=== Section Start ===
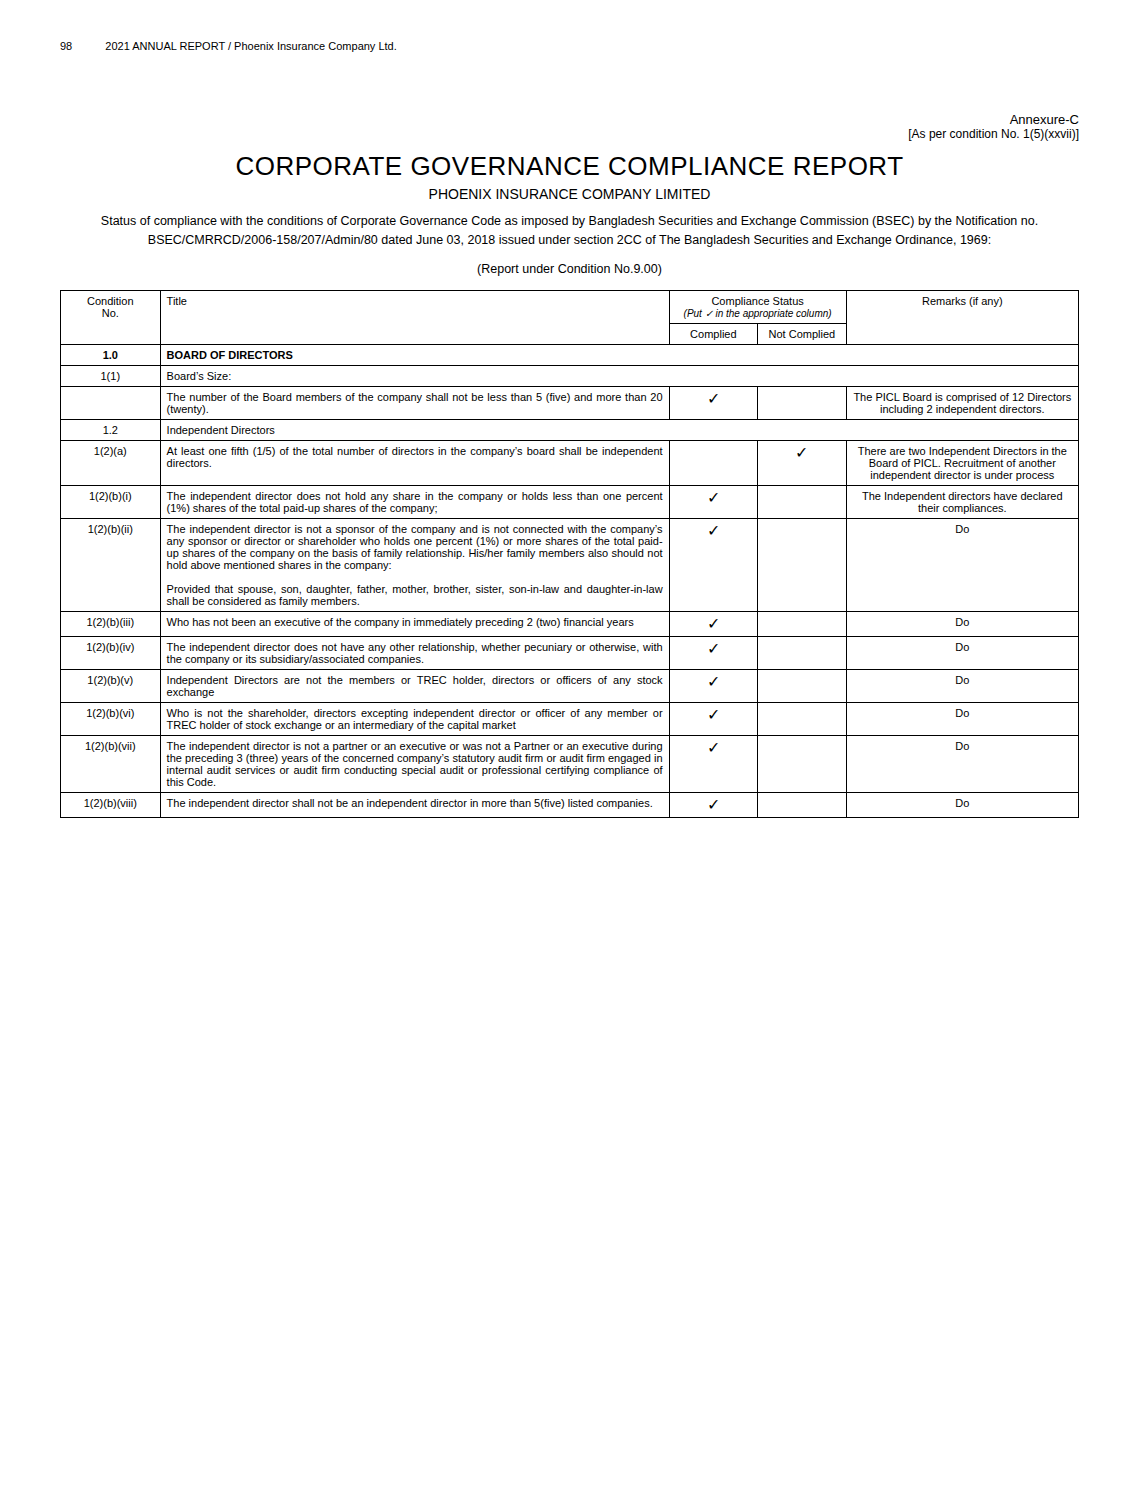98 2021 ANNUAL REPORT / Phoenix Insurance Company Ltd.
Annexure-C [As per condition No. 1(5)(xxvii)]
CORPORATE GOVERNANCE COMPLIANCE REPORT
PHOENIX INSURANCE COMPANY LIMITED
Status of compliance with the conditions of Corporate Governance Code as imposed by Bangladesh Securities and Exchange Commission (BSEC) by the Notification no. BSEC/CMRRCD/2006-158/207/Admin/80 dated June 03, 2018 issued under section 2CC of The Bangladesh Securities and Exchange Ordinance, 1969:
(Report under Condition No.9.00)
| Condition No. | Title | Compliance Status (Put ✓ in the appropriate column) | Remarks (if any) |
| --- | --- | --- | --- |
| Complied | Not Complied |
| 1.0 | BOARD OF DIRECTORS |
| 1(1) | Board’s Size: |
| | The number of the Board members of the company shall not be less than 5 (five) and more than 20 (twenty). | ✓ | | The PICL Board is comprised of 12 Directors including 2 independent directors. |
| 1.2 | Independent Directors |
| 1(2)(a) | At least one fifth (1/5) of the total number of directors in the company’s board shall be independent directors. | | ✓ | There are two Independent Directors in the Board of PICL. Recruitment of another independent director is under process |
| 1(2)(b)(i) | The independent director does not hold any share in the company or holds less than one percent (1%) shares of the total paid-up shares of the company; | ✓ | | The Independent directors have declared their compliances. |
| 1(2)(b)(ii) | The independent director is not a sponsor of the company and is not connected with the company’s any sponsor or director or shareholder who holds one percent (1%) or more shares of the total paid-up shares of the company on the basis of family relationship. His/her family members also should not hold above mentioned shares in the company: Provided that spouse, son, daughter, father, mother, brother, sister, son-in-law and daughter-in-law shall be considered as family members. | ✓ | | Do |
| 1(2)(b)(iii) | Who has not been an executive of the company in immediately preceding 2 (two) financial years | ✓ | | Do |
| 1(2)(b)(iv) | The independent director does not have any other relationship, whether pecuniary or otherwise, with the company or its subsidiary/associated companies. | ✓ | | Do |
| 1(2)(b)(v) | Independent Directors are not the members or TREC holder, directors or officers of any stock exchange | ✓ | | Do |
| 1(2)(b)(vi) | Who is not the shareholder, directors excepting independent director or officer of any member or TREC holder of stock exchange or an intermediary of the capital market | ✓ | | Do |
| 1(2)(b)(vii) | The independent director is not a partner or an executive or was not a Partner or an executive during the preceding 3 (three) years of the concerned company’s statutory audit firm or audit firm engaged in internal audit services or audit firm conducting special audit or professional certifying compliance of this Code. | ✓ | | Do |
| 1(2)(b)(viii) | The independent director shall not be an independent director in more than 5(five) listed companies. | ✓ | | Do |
=== Section End ===
=== Section Start ===
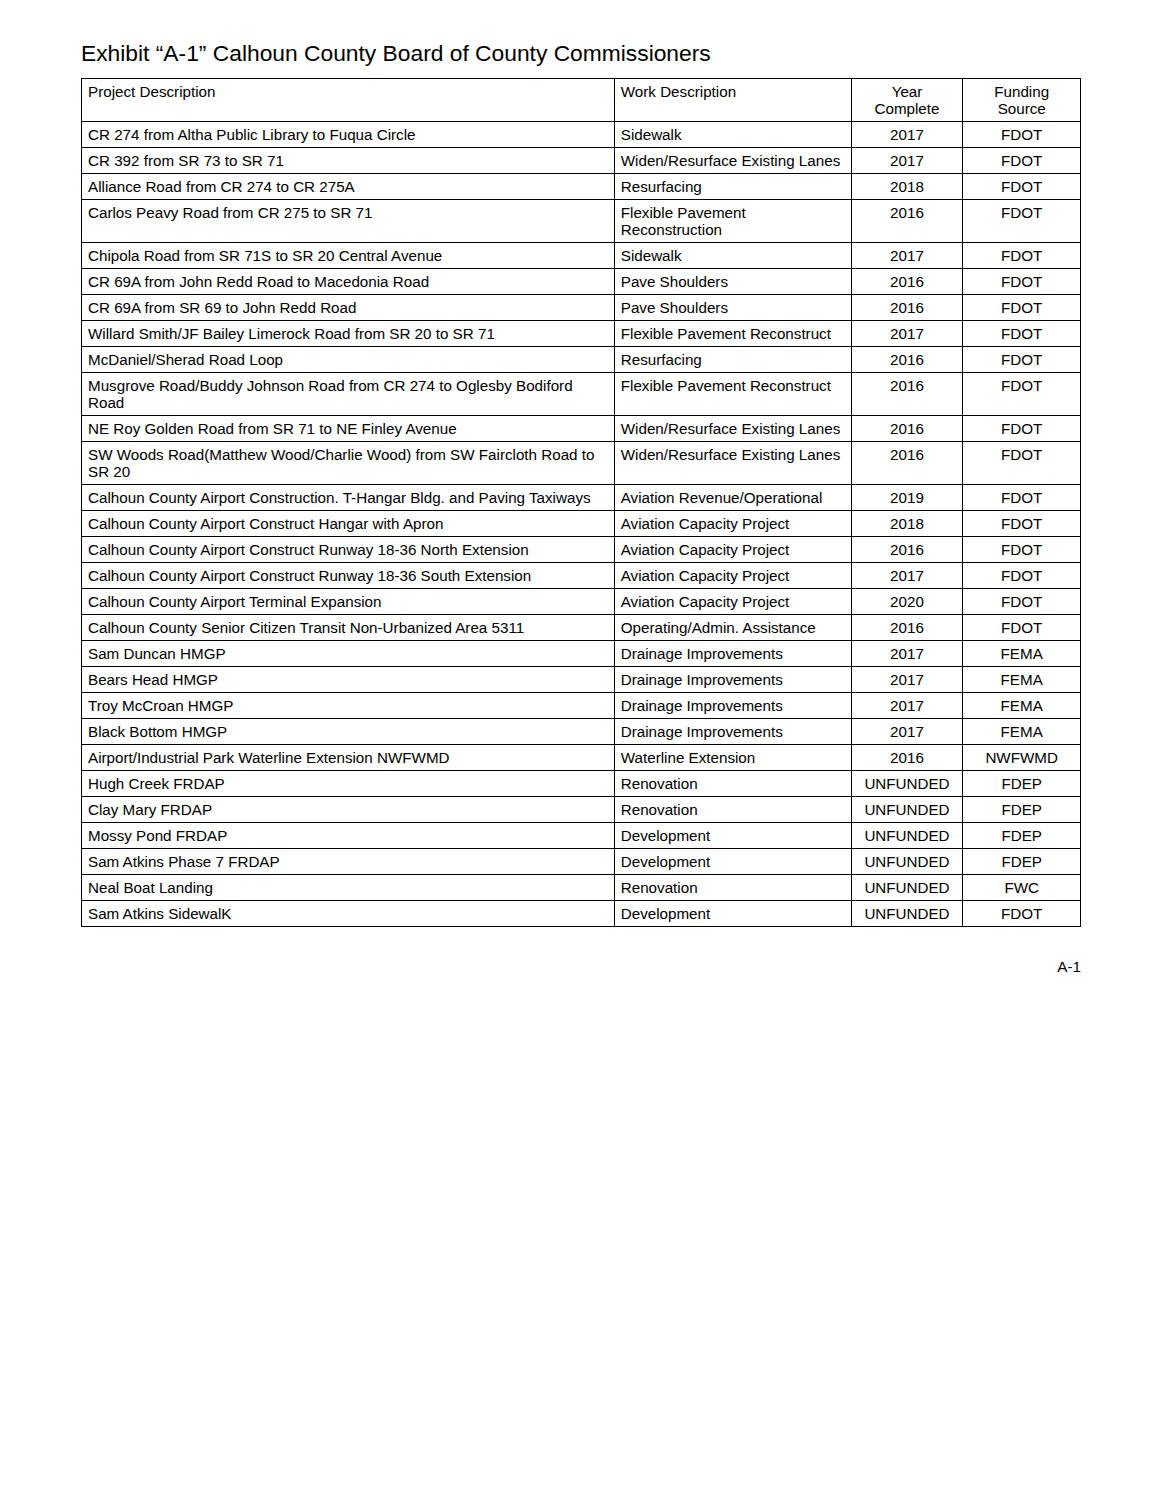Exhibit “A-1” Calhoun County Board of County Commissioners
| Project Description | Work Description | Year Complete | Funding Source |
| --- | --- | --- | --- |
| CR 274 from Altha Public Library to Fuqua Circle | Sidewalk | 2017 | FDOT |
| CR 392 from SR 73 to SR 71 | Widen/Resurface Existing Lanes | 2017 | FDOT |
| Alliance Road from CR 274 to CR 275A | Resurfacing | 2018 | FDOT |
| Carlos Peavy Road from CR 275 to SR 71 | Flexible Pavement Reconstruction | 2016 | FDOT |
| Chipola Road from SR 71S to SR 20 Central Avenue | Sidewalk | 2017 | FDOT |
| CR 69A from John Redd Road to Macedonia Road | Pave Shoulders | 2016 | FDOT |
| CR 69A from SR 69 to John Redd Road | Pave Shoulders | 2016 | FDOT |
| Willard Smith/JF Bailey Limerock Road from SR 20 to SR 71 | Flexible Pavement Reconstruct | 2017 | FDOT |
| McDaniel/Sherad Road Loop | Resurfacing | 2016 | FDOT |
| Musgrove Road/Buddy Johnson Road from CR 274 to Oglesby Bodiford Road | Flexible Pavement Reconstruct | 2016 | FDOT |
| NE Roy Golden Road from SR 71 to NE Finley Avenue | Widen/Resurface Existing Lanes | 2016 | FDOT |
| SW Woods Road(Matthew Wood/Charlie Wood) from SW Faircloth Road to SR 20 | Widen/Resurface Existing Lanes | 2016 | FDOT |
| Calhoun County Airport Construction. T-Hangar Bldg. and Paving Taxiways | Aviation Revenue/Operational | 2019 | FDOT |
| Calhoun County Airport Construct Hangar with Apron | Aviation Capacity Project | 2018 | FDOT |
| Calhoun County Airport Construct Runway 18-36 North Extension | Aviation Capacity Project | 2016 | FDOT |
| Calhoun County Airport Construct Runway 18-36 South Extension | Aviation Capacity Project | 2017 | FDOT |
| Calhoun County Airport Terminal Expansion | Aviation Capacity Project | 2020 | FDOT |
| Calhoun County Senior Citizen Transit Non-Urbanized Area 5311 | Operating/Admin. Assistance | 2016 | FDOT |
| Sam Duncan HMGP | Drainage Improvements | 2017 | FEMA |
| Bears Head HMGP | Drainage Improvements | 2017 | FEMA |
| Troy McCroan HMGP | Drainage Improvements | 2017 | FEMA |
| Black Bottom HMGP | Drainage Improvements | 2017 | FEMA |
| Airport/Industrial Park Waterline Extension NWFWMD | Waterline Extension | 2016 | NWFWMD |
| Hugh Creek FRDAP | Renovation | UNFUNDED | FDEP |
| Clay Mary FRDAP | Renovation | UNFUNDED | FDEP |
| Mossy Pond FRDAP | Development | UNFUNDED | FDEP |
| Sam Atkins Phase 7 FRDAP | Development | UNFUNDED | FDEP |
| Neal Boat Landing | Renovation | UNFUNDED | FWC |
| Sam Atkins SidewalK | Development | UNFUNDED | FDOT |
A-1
=== Section End ===
— TO DO —
In the entries above, which lines run from the one with "98 2021 ANNUAL" up to and including the one with "Independent Directors |"? Write them out exactly, without the pictures.

— TASK RESULT —
98 2021 ANNUAL REPORT / Phoenix Insurance Company Ltd.
Annexure-C [As per condition No. 1(5)(xxvii)]
CORPORATE GOVERNANCE COMPLIANCE REPORT
PHOENIX INSURANCE COMPANY LIMITED
Status of compliance with the conditions of Corporate Governance Code as imposed by Bangladesh Securities and Exchange Commission (BSEC) by the Notification no. BSEC/CMRRCD/2006-158/207/Admin/80 dated June 03, 2018 issued under section 2CC of The Bangladesh Securities and Exchange Ordinance, 1969:
(Report under Condition No.9.00)
| Condition No. | Title | Compliance Status (Put ✓ in the appropriate column) | Remarks (if any) |
| --- | --- | --- | --- |
| Complied | Not Complied |
| 1.0 | BOARD OF DIRECTORS |
| 1(1) | Board’s Size: |
| | The number of the Board members of the company shall not be less than 5 (five) and more than 20 (twenty). | ✓ | | The PICL Board is comprised of 12 Directors including 2 independent directors. |
| 1.2 | Independent Directors |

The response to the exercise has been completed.